Problem: From the data below, return all lines holding the string "worked".
Material shown Start Marker
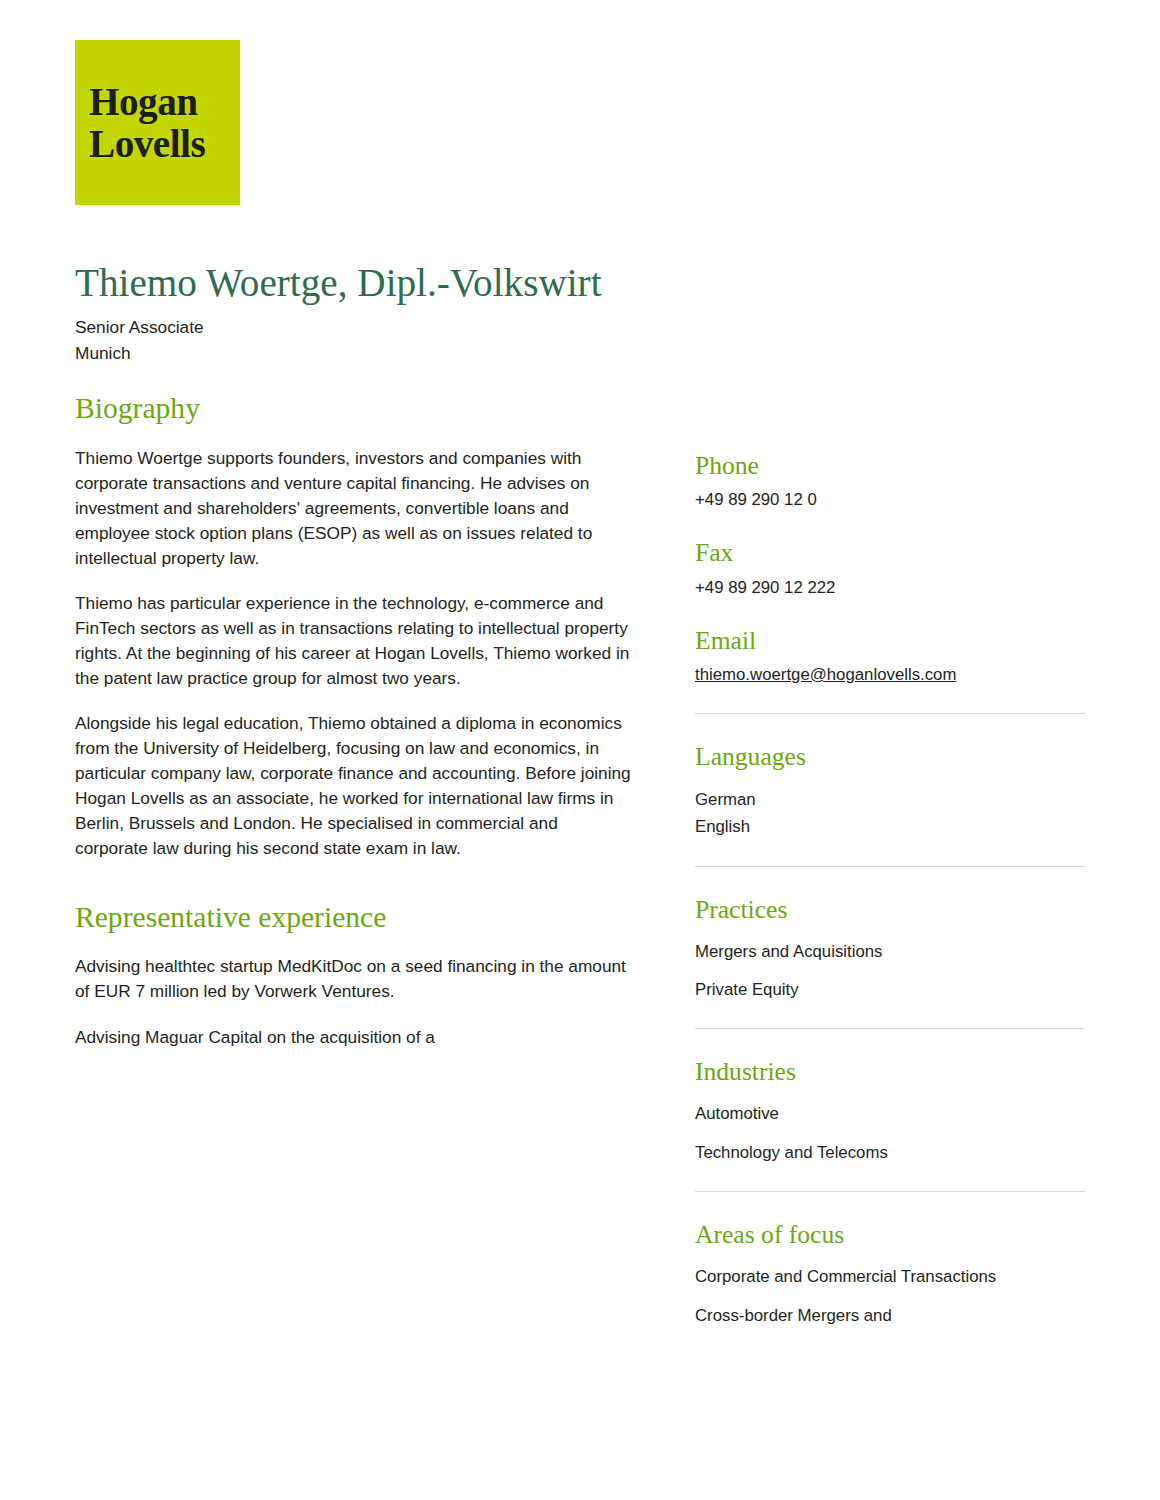Hogan
Lovells
Thiemo Woertge, Dipl.-Volkswirt
Senior Associate Munich
Biography
Thiemo Woertge supports founders, investors and companies with corporate transactions and venture capital financing. He advises on investment and shareholders' agreements, convertible loans and employee stock option plans (ESOP) as well as on issues related to intellectual property law.
Thiemo has particular experience in the technology, e-commerce and FinTech sectors as well as in transactions relating to intellectual property rights. At the beginning of his career at Hogan Lovells, Thiemo worked in the patent law practice group for almost two years.
Alongside his legal education, Thiemo obtained a diploma in economics from the University of Heidelberg, focusing on law and economics, in particular company law, corporate finance and accounting. Before joining Hogan Lovells as an associate, he worked for international law firms in Berlin, Brussels and London. He specialised in commercial and corporate law during his second state exam in law.
Representative experience
Advising healthtec startup MedKitDoc on a seed financing in the amount of EUR 7 million led by Vorwerk Ventures.
Advising Maguar Capital on the acquisition of a
Phone
+49 89 290 12 0
Fax
+49 89 290 12 222
Email
thiemo.woertge@hoganlovells.com
Languages
German English
Practices
Mergers and Acquisitions
Private Equity
Industries
Automotive
Technology and Telecoms
Areas of focus
Corporate and Commercial Transactions
Cross-border Mergers and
Material shown End Marker
Exercise output:
Thiemo has particular experience in the technology, e-commerce and FinTech sectors as well as in transactions relating to intellectual property rights. At the beginning of his career at Hogan Lovells, Thiemo worked in the patent law practice group for almost two years.
Alongside his legal education, Thiemo obtained a diploma in economics from the University of Heidelberg, focusing on law and economics, in particular company law, corporate finance and accounting. Before joining Hogan Lovells as an associate, he worked for international law firms in Berlin, Brussels and London. He specialised in commercial and corporate law during his second state exam in law.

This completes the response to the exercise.